En France, ils ne sont que 2,3%, en Espagne 1,1% et au Royaume-Uni 3,8%. Quant aux végans convaincus qui ne consomment aucun produit d’origine animale (pas même de bracelet-montre en cuir) ils ne représentent en France que 0,4% de l’échantillon pris en compte. En outre dans aucun des quatre pays européens couverts par cette étude (Allemagne, Espagne, France, et Royaume-Uni) ils n’atteignent 1%.

85 kilos par personne et par an

Une autre étude de FranceAgrimer, révèle qu’entre 2007 et 2018, la consommation annuelle de viande par habitant en France est passée de 85 kilos à …85 kilos.  Certes, elle ne fournit pas de chiffres pour la consommation de viande ovine, mais cette dernière a toujours été marginale.

Dans le détail, sur la période étudiée, la consommation de viande bovine est passée de 26 à 23 kilos (-12%) et celle de viande de porc de 35 à 32 kilos (-7%), tandis que celle de volailles augmentait de 30% (de 24 à 30 kilos).

Enfin, ces chiffres globaux masquent d’importantes évolutions comme une baisse de la consommation de viande à domicile au profit de la consommation hors-domicile, ainsi qu’une augmentation de la consommation de plat préparés au détriment de celle de produits bruts.

En fin de compte, si l’on peut dire que la consommation de viande a reculé en France, c’est parce que les sommes consacrées par les ménages aux achats de viande se sont en effet contractées.
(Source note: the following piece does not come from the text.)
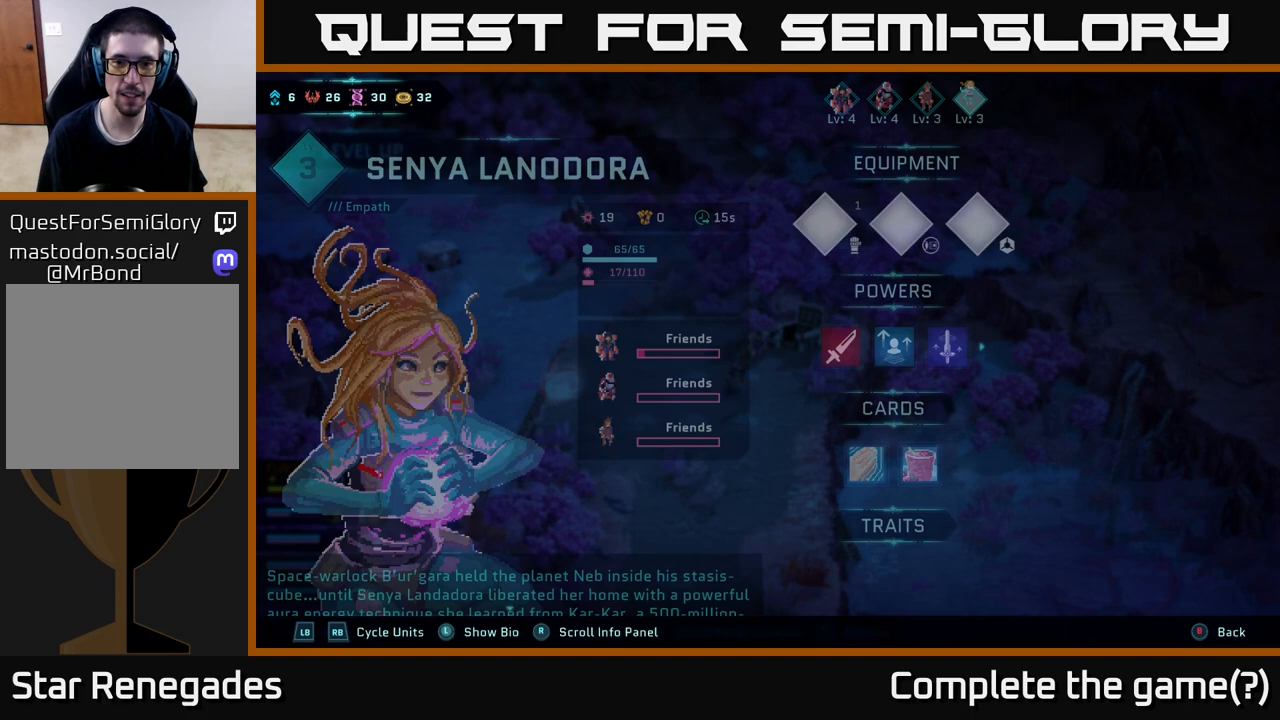
{"buttons": [], "left_stick": "center", "right_stick": "center", "events": []}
Mais cela s’est semble-t-il produit sans incidence sur la consommation globale.

«Naturellement flexitariens»

Cela n’empêche pas la filière de l’élevage de prendre très au sérieux ces évolutions, au point qu’Interbev, l’association des professionnels du bétail et de la viande, vient de produire une campagne de publicité dont le slogan est : «Aimez la viande, mangez-en mieux.»

Elle l'a en outre signée «naturellement flexitariens», faisant de ce néologisme un usage subtilement décalé. Pour Interbev «le flexitarien est un consommateur éclairé, qui mange de tout : des aliments d’origine animale aussi bien que végétale».

Pourquoi en effet ne pas tenter de s’approprier ce terme que seul un Français sur quatre a déjà entendu ? Il faut toutefois noter que dans son étude sur les végétariens en Europe, FranceAgrimer propose une définition de ce terme plus conforme aux usages les plus répandus : «[Un individu] limitant la consommation de viande sans être exclusivement végétarien et sans que ce soit pour des raisons d’argent.»